- [Task inputs]:
-- start --
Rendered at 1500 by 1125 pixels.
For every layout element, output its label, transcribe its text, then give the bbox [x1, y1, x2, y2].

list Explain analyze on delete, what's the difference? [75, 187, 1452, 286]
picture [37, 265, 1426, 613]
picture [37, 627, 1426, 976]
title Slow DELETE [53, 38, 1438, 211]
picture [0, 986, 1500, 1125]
-- end --
-- start --
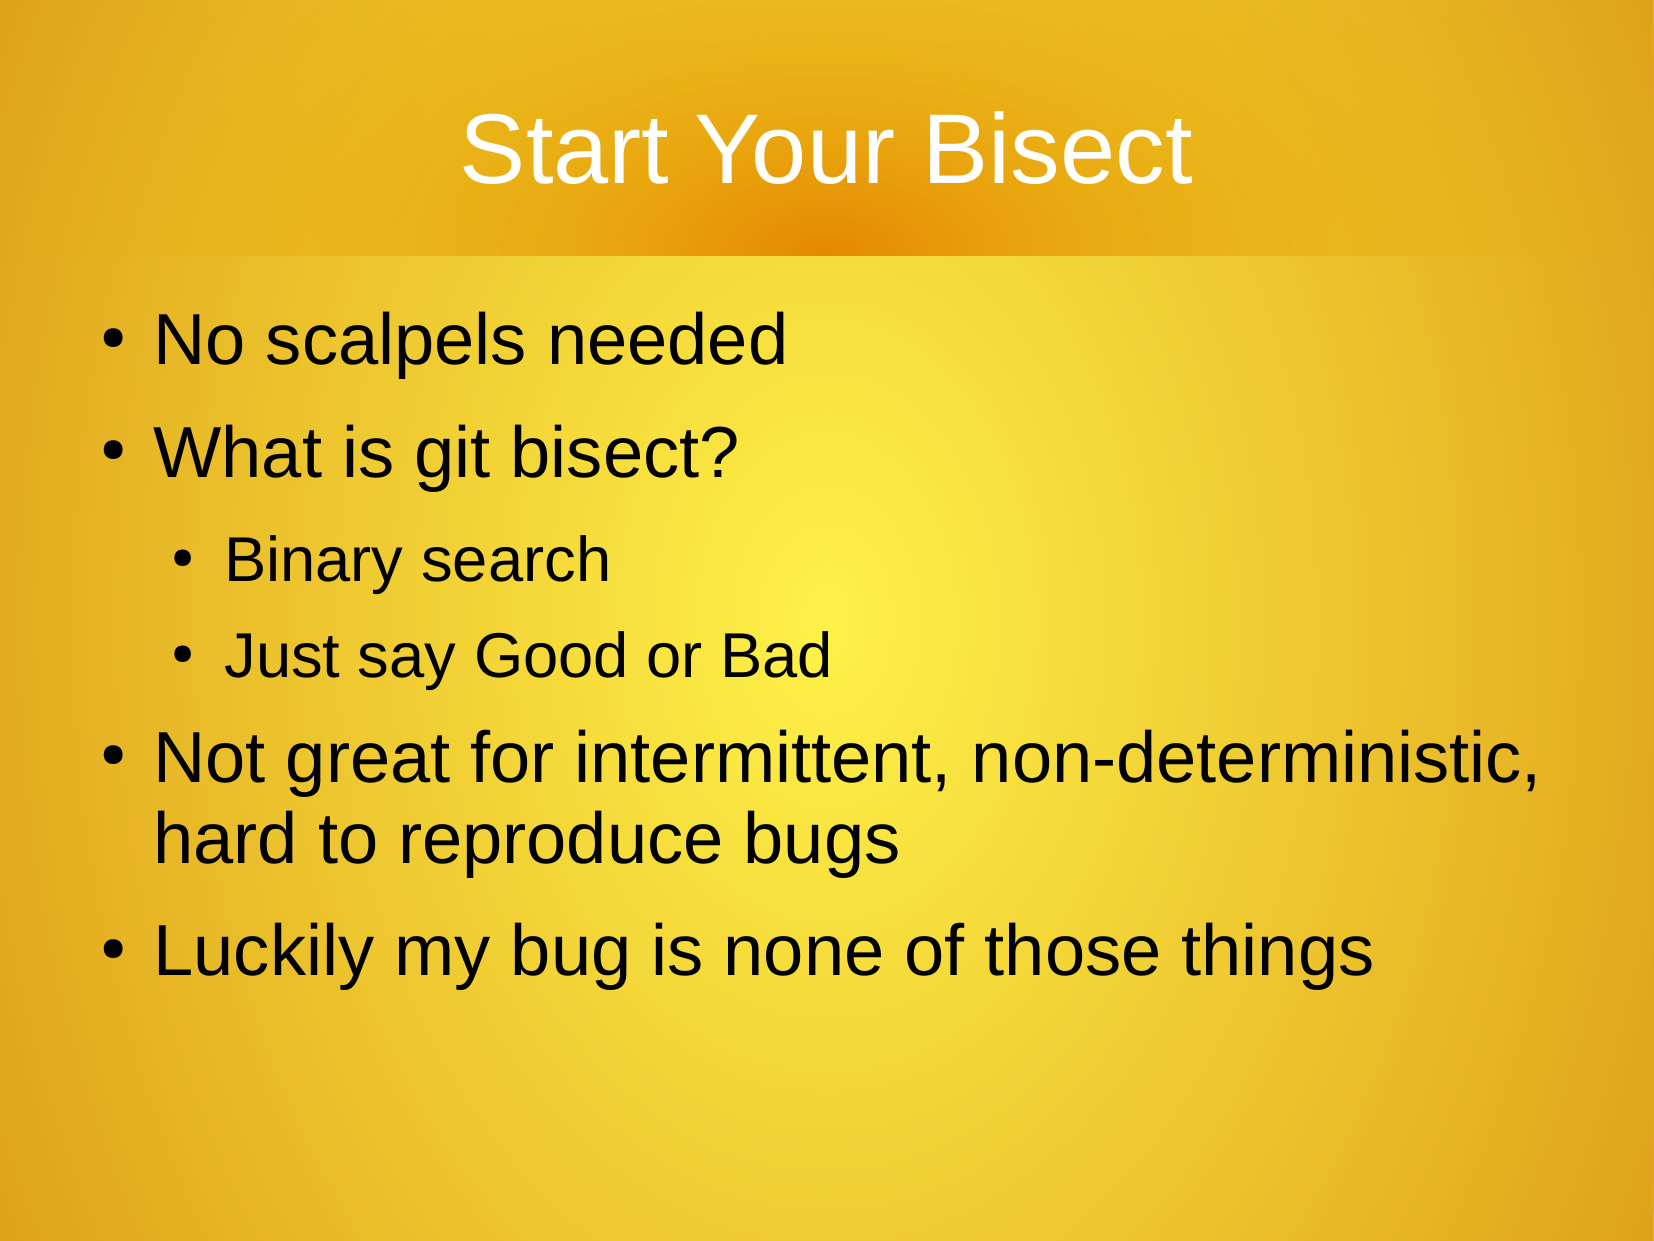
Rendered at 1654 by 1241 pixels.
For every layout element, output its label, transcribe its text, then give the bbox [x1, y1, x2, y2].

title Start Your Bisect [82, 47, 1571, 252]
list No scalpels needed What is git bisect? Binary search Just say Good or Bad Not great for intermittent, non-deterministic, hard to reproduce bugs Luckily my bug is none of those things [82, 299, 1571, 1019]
-- end --
-- start --
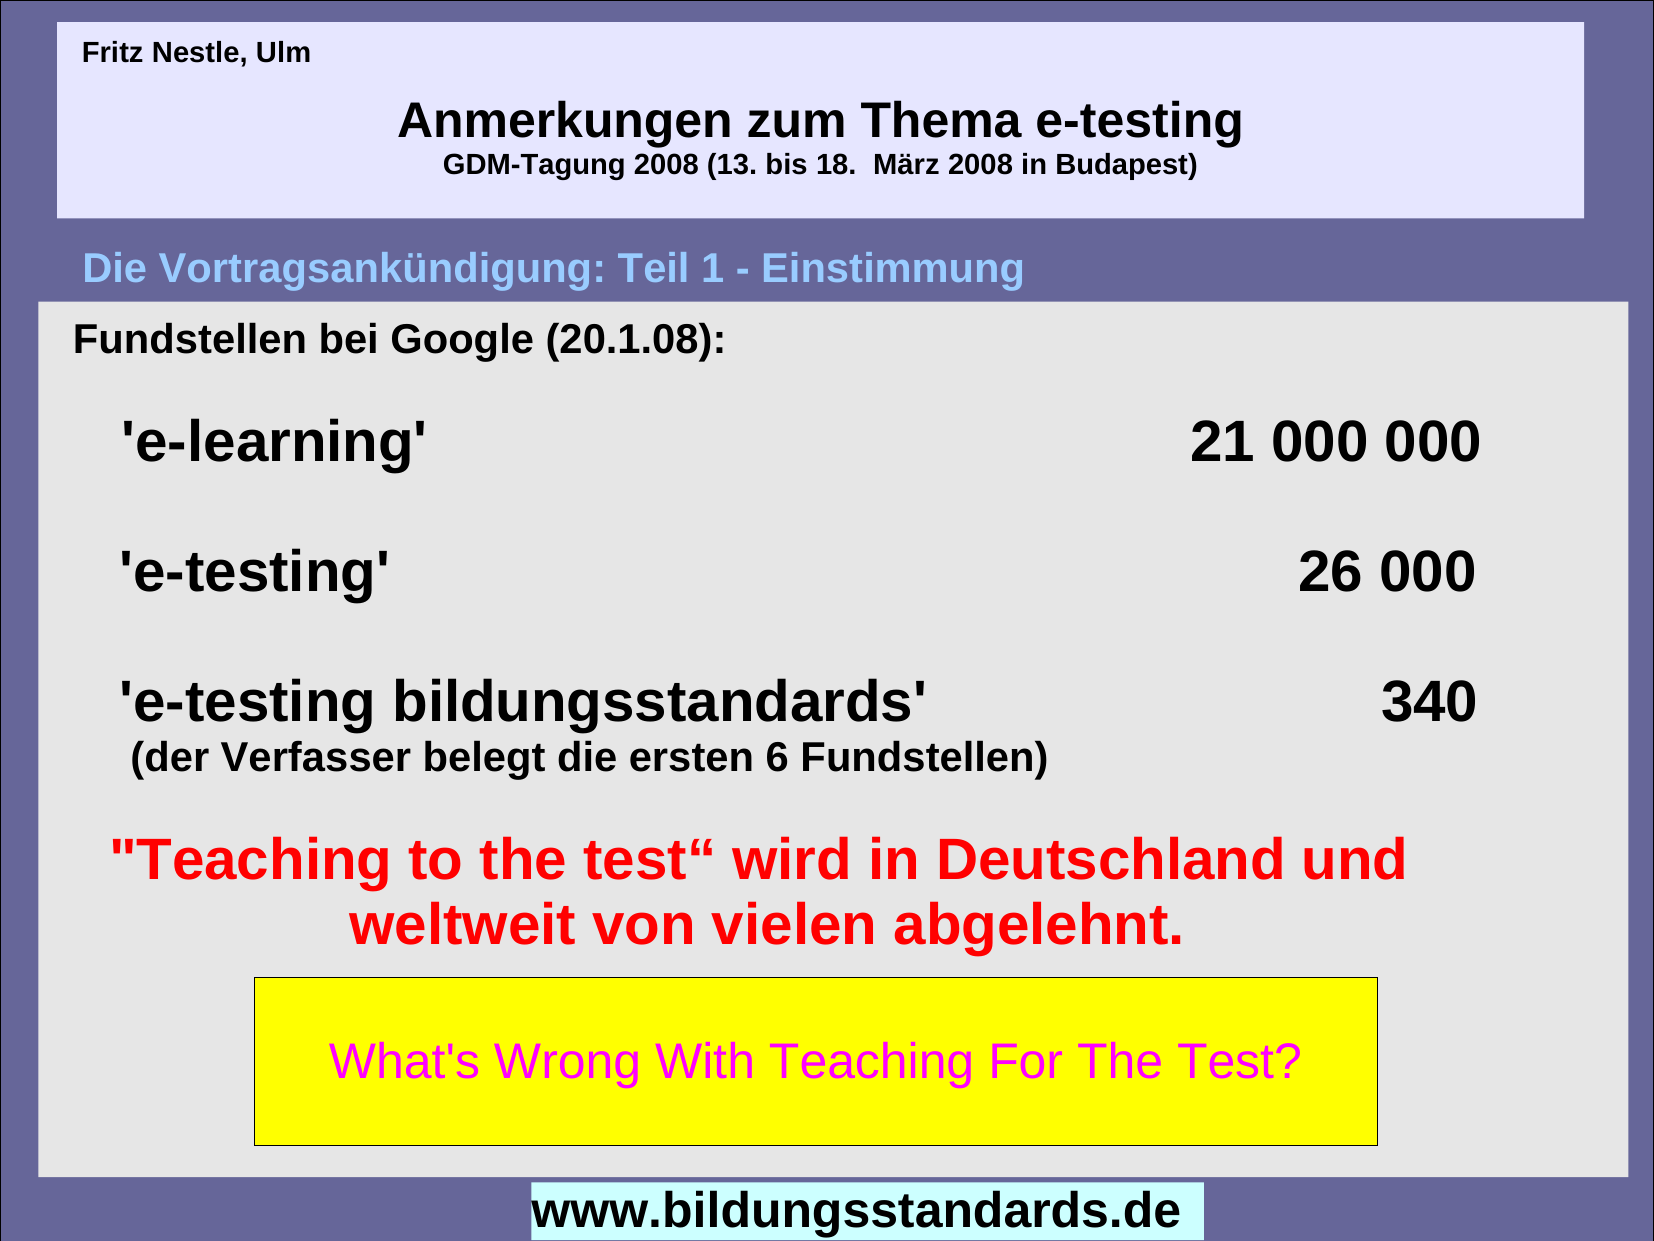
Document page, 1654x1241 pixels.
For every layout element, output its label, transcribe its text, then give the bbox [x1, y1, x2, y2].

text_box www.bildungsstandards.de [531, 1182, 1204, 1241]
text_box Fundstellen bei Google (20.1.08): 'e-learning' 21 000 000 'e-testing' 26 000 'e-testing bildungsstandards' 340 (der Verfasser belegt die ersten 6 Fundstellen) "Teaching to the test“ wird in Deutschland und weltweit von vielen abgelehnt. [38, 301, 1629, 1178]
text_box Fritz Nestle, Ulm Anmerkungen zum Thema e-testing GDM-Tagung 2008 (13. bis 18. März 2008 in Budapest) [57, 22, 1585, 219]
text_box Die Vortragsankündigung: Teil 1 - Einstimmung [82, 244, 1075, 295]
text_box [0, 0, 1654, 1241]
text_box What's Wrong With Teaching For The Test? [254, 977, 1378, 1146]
-- end --
- [Given instruction]: Give the records from the line containing "Document page, 1654x1241 pixels." through the line containing "text_box Fritz Nestle, Ulm" as a JSON list of strings, one string per line and no strings for blank lines. Include both of those lines and nothing else.

- [Task response]:
[
  "Document page, 1654x1241 pixels.",
  "For every layout element, output its label, transcribe its text, then give the bbox [x1, y1, x2, y2].",
  "text_box www.bildungsstandards.de [531, 1182, 1204, 1241]",
  "text_box Fundstellen bei Google (20.1.08): 'e-learning' 21 000 000 'e-testing' 26 000 'e-testing bildungsstandards' 340 (der Verfasser belegt die ersten 6 Fundstellen) \"Teaching to the test“ wird in Deutschland und weltweit von vielen abgelehnt. [38, 301, 1629, 1178]",
  "text_box Fritz Nestle, Ulm Anmerkungen zum Thema e-testing GDM-Tagung 2008 (13. bis 18. März 2008 in Budapest) [57, 22, 1585, 219]"
]